As the Christian year moves to its conclusion, we mark the festivals of All Saints and All Souls and start to turn our gaze heavenward.
It’s always struck me as entirely appropriate, therefore, that the signing of the armistice on the 11th of November 1918 happens to fall in this season of the year when our spiritual focus is on what lies beyond this world we know.
For soldiers who fell and for the friends who did not, the chance to remember in the context of a focus on heaven means we again are compelled to remember that this world is deeply broken, and that war is simply one symptom of a more fundamental human malaise. But it also means we look forward with hope. The notion of Heaven is to us who believe a chance to say that what we see is not all there is to know, and a brighter day will dawn.
For those who have served, that is a message that applies to our current world too. When you face hell on earth in war, it’s important to know that you’re fighting for something good and true and better than what you are knowing in that present moment. Otherwise, what’s the point?
But this season of the year, for a Christian, is not just about the 11th of November and Remembrance Sunday; important and vital to our nation as those acts of remembering may be.
Because of that heavenly focus in what some people call “Kingdom Season”, it also tends to be the time each year in which Annual Memorial services are held and those who have suffered grief or loss of any kind are given space and time to remember.
Those who live with grief know that it’s not a case of trying to ‘get over’ or ‘forget’ the pain of loss. Time is no healer either. When someone dies, you can’t deal with grief in a healthy way by forgetting. Paradoxically, we get through our grief by remembering.
It’s for exactly those reasons that it is such a privilege to be involved in the annual hosting of two special services at this time of year.
In Loving Memory offers a particular opportunity for parents who have suffered a miscarriage, still-birth or lost a child early in life. The service is relatively short and relatively quiet compared to some. But what it offers is an incredible, valuable, hallowed space for men and women to take the top off their feelings and give them over prayerfully to God.
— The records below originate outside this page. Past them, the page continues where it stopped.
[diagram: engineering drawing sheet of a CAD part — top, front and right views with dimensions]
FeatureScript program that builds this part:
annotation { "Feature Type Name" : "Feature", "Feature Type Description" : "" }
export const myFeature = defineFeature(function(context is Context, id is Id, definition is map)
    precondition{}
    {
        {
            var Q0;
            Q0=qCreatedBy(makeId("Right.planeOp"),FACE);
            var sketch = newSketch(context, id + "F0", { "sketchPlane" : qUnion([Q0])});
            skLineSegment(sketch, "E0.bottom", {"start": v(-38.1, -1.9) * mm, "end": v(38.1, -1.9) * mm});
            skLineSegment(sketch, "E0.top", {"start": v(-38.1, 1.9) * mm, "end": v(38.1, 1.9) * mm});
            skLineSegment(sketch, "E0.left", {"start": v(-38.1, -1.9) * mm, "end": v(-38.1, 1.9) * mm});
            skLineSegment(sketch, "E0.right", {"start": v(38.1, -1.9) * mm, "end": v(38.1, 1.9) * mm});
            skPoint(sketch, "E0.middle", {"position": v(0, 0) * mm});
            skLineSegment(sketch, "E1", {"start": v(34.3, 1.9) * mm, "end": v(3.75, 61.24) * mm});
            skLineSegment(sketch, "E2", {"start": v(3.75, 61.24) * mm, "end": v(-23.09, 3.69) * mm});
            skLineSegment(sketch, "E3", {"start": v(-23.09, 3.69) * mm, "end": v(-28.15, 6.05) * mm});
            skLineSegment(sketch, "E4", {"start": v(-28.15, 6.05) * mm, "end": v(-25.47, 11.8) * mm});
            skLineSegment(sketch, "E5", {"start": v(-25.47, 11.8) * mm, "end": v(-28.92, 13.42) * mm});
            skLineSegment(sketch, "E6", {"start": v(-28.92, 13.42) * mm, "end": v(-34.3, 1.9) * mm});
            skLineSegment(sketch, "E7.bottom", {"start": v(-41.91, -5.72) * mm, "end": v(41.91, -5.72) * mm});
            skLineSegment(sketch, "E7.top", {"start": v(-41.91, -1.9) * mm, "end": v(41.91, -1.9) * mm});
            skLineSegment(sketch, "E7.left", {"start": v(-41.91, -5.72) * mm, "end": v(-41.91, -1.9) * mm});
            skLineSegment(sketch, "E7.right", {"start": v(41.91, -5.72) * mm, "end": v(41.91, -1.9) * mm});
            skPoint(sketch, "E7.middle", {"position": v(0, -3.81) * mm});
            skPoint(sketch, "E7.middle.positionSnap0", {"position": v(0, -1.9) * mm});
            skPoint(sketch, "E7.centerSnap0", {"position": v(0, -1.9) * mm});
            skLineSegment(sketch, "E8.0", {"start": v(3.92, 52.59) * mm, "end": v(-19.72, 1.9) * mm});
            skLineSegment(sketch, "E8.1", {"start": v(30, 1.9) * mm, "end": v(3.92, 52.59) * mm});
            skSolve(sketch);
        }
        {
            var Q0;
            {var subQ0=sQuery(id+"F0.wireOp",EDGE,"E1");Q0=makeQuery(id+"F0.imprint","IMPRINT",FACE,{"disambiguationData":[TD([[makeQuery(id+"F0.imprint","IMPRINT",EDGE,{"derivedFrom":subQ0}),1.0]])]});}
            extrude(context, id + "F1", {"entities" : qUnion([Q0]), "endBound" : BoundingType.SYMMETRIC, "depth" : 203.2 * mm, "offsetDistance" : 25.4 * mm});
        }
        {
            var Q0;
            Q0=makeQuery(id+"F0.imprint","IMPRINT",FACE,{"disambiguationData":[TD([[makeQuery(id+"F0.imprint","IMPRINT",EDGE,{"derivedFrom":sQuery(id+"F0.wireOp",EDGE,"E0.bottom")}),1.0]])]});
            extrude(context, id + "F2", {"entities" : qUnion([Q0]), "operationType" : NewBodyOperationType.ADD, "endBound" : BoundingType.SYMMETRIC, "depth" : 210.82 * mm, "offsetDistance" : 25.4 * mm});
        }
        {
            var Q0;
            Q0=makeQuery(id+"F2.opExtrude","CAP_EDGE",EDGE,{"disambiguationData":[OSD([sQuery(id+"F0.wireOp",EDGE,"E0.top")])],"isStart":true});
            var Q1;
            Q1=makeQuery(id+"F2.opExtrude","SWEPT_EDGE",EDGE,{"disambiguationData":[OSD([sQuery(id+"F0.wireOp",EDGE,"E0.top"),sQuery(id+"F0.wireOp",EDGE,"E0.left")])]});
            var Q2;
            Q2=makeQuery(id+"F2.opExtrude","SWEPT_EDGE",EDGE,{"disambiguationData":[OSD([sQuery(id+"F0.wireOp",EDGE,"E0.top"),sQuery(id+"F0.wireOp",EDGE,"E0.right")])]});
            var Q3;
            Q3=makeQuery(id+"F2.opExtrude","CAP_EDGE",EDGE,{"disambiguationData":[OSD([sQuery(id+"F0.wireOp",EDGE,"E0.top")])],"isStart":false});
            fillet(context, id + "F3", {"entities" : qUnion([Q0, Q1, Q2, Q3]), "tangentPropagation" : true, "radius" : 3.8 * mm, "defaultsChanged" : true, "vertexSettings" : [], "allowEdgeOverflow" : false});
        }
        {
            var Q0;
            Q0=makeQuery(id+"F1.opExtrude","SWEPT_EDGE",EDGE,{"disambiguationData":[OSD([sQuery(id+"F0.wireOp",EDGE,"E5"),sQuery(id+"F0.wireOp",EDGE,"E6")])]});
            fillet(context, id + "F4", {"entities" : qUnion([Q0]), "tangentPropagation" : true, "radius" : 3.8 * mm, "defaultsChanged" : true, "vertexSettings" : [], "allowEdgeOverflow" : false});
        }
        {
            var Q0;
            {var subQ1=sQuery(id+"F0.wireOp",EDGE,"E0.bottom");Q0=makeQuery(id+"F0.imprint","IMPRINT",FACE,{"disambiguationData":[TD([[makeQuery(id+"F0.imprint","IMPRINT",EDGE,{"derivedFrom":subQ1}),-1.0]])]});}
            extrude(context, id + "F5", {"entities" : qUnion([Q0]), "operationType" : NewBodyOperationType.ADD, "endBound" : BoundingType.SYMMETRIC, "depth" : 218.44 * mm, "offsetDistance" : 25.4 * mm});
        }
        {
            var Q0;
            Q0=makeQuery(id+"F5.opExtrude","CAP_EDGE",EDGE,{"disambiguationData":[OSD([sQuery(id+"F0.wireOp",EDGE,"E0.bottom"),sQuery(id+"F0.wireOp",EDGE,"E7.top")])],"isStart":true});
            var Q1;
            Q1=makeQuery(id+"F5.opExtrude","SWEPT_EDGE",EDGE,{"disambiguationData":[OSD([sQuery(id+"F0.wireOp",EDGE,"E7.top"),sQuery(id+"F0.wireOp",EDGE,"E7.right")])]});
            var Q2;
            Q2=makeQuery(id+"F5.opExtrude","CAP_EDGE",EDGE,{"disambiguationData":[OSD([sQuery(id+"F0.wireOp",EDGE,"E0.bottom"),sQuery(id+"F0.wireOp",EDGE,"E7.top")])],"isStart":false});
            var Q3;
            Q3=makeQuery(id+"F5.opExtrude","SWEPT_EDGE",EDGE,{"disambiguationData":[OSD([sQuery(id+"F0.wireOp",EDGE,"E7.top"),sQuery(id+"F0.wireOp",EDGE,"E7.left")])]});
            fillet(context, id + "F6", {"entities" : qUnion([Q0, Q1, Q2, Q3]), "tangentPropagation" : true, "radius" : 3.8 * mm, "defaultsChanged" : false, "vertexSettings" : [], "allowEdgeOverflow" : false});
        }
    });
Meanwhile, the Annual Memorial Service has a wider focus. For families who have recently suffered a bereavement of any kind – whether husband or wife, mother, father, son, daughter, grandparent, cousin, friend – we come together as one to read their names and light candles in their memory.
It sounds simple but in such acts of remembering, space is given to grief and mourning, the love we hold for those people is cherished once more, and with hope we turn our focus to a day when we may well see them once again.